-------- The input

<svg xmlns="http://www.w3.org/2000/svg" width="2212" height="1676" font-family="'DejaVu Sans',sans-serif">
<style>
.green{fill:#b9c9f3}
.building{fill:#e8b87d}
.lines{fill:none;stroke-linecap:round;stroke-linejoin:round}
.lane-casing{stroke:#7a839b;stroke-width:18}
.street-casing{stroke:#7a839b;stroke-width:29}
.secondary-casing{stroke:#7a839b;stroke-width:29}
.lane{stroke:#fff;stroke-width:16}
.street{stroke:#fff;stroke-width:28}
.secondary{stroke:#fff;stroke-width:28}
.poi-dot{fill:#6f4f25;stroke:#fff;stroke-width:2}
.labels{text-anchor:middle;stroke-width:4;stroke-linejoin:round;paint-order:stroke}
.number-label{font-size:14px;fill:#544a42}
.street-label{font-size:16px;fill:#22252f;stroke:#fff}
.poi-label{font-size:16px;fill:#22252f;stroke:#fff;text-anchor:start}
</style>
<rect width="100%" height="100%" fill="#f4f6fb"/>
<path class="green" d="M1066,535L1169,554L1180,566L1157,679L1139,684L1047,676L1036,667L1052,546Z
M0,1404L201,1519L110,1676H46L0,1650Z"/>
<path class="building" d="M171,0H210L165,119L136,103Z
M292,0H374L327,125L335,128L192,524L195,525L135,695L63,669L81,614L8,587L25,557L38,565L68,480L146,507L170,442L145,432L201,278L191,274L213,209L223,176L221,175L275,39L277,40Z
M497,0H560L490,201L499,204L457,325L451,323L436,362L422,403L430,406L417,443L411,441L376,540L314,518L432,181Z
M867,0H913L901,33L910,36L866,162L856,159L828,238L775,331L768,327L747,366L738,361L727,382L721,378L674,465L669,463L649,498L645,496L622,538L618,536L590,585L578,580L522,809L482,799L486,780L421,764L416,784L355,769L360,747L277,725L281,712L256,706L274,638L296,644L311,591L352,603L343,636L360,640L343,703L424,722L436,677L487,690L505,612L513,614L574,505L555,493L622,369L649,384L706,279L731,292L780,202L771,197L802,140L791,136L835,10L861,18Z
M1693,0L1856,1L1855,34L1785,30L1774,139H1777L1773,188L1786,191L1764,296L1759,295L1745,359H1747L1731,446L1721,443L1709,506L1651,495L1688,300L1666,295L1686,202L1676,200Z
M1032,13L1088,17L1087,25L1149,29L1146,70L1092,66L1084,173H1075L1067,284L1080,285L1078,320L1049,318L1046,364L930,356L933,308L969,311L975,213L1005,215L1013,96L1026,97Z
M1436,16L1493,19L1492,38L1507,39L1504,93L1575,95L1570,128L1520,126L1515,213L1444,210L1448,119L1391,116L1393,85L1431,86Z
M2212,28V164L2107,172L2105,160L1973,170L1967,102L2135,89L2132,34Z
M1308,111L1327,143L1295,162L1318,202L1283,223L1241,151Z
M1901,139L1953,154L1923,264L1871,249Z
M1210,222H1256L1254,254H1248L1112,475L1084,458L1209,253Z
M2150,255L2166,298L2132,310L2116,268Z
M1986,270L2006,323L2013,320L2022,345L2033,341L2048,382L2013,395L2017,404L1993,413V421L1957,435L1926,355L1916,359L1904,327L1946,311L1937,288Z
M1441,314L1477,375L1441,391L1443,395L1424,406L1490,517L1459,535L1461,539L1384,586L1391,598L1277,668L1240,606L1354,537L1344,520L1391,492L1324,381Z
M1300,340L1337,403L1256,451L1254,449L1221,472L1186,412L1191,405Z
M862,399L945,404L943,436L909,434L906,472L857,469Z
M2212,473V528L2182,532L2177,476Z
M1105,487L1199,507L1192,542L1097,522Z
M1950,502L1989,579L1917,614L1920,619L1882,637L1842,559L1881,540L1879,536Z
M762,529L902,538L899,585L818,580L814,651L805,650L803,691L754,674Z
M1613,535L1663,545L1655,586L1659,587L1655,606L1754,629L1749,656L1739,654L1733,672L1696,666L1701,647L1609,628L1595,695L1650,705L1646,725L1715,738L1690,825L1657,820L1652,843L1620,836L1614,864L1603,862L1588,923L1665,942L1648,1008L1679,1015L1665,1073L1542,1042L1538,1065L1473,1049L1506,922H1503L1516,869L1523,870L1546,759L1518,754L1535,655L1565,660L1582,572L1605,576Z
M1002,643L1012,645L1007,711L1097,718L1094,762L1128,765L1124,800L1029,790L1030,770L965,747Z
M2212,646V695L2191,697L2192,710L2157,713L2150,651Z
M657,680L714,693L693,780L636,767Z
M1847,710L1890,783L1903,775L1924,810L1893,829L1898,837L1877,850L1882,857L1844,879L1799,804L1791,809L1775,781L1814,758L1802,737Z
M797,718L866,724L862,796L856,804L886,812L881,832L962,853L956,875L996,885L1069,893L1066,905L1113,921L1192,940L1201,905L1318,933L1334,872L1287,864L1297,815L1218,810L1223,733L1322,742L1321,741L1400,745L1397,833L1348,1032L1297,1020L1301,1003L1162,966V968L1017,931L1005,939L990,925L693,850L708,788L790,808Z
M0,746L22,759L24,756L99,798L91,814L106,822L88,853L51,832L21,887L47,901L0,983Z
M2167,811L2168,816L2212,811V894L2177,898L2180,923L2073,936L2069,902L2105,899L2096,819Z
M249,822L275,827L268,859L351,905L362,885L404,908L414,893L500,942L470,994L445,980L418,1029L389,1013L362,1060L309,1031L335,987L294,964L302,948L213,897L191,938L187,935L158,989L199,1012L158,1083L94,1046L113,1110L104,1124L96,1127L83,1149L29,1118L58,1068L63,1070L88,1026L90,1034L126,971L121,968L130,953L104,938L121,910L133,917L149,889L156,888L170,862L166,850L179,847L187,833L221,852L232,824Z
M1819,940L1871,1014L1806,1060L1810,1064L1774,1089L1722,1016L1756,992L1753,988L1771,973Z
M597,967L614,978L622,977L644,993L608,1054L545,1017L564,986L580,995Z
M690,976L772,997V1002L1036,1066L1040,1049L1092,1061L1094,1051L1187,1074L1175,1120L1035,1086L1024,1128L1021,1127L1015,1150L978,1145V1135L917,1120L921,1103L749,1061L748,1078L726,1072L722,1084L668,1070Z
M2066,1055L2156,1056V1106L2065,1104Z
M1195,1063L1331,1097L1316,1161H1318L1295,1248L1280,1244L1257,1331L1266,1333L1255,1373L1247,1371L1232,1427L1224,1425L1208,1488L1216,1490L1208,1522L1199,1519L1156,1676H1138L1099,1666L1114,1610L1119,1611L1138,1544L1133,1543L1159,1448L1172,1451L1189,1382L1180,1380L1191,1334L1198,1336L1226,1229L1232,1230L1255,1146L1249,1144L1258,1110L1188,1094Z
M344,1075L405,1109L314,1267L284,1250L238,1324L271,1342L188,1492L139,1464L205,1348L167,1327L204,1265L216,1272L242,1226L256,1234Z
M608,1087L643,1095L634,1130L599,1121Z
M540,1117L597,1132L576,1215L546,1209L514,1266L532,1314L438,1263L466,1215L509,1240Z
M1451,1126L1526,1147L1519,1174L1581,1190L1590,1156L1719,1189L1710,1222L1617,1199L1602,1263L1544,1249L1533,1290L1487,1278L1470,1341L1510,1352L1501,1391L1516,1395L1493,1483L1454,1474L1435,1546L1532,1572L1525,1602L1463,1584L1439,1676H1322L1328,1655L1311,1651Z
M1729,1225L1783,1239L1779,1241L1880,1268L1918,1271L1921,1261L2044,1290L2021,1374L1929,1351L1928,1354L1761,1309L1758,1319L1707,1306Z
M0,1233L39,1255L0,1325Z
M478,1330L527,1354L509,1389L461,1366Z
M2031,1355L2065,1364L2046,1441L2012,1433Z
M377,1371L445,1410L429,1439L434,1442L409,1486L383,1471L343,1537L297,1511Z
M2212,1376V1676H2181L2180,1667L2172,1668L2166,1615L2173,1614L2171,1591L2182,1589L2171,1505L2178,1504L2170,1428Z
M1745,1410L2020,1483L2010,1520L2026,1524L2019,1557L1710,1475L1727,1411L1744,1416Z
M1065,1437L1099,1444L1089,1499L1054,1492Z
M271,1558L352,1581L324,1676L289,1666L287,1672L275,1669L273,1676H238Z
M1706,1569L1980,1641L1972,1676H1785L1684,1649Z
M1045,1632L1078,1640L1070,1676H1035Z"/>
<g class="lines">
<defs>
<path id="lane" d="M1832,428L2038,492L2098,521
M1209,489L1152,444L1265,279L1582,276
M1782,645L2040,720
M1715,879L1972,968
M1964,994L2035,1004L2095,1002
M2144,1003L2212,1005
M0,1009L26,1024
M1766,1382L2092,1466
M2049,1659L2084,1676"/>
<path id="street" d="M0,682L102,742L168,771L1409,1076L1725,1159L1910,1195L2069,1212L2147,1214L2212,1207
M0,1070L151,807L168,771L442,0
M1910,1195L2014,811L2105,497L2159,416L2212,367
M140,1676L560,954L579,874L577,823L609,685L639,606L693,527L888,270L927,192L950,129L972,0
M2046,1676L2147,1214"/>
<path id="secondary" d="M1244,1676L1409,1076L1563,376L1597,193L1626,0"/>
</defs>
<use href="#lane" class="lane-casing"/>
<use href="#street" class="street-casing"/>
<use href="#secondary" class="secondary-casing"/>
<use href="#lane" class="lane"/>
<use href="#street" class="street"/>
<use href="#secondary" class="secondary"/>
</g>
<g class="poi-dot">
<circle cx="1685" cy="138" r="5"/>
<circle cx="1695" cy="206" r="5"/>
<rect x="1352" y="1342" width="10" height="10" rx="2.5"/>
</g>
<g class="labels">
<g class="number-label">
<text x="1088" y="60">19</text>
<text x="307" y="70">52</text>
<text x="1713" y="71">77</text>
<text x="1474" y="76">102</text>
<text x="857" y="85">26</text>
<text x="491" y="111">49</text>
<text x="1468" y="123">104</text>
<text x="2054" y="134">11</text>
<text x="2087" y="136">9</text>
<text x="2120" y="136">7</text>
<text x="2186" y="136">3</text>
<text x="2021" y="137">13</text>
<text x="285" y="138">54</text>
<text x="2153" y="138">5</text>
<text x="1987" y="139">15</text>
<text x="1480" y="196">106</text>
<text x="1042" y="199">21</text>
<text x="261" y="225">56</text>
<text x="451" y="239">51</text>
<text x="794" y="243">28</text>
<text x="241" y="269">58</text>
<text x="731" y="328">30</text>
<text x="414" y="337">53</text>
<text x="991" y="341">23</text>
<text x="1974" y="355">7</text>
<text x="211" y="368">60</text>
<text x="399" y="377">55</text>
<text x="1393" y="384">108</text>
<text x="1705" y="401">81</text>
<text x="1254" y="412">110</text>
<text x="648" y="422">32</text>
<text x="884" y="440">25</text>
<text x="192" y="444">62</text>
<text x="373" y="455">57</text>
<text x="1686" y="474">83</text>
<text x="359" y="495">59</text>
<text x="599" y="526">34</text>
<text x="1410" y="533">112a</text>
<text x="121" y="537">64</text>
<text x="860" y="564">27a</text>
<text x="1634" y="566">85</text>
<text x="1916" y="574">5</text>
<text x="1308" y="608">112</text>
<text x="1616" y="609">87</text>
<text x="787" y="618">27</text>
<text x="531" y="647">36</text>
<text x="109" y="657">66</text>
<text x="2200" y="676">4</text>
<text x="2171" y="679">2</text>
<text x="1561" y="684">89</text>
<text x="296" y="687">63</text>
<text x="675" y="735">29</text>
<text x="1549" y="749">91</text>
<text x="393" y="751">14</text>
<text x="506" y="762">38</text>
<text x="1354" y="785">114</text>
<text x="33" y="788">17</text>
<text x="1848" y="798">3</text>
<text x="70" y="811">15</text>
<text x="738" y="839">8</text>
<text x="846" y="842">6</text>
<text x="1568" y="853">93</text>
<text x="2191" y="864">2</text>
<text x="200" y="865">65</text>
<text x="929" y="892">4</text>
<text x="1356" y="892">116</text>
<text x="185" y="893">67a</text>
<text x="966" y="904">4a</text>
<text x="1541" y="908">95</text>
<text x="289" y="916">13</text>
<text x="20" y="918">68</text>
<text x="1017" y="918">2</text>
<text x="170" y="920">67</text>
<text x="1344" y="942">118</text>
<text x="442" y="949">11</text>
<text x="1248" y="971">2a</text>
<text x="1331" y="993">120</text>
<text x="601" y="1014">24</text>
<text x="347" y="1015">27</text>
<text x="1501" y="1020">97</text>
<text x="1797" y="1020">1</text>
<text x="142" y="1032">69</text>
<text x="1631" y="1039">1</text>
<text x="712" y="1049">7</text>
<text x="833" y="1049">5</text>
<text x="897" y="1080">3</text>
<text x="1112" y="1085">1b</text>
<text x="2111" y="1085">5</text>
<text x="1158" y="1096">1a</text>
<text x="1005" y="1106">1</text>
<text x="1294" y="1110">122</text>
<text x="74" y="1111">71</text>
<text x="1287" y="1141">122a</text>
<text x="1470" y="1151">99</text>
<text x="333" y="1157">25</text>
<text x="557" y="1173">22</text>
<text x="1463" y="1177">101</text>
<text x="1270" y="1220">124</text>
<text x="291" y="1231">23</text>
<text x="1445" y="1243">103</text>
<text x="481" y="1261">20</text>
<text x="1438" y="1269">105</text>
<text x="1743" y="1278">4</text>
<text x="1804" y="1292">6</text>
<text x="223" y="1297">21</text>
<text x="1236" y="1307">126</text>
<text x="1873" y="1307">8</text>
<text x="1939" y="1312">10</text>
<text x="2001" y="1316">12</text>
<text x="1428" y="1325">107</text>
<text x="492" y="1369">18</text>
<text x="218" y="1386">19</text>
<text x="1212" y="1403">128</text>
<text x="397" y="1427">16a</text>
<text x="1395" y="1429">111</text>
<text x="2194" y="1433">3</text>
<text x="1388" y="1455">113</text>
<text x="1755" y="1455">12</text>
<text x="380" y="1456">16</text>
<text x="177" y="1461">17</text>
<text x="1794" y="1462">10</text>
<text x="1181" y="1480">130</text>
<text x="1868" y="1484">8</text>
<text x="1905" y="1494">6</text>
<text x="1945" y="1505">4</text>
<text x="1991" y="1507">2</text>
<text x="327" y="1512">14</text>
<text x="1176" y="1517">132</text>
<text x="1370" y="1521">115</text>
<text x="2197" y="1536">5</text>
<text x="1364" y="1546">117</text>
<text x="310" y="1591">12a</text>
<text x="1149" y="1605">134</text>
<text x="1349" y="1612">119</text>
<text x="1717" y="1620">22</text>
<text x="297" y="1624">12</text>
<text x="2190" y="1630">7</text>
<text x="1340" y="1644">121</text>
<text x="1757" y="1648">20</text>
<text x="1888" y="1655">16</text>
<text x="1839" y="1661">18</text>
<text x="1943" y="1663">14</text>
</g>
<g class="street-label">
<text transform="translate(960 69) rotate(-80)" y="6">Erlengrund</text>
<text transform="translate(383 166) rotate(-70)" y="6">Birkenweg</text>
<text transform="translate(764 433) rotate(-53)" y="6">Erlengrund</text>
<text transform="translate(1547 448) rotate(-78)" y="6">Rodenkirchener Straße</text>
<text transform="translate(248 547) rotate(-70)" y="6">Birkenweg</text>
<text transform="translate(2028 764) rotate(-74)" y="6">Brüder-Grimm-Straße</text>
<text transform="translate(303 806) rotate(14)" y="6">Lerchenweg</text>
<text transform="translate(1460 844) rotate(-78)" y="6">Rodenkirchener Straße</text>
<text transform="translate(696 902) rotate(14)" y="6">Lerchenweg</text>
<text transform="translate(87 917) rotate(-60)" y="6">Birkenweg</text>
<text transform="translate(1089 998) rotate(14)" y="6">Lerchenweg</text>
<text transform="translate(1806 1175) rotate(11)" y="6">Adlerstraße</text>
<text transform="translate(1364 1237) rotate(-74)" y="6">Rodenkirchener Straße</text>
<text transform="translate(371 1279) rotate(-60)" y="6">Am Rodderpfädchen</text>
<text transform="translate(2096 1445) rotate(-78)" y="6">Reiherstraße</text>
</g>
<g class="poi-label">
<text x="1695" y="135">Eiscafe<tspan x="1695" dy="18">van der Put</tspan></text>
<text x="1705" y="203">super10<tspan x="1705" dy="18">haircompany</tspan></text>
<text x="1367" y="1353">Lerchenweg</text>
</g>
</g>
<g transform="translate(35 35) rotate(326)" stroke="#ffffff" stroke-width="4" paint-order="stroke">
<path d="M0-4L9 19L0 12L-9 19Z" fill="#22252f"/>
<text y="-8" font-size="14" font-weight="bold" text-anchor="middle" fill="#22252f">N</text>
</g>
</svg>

----------------

Assignment:
Could you please find every line of the listing above holding the string "lines" and copy it?

Exercise output:
.lines{fill:none;stroke-linecap:round;stroke-linejoin:round}
<g class="lines">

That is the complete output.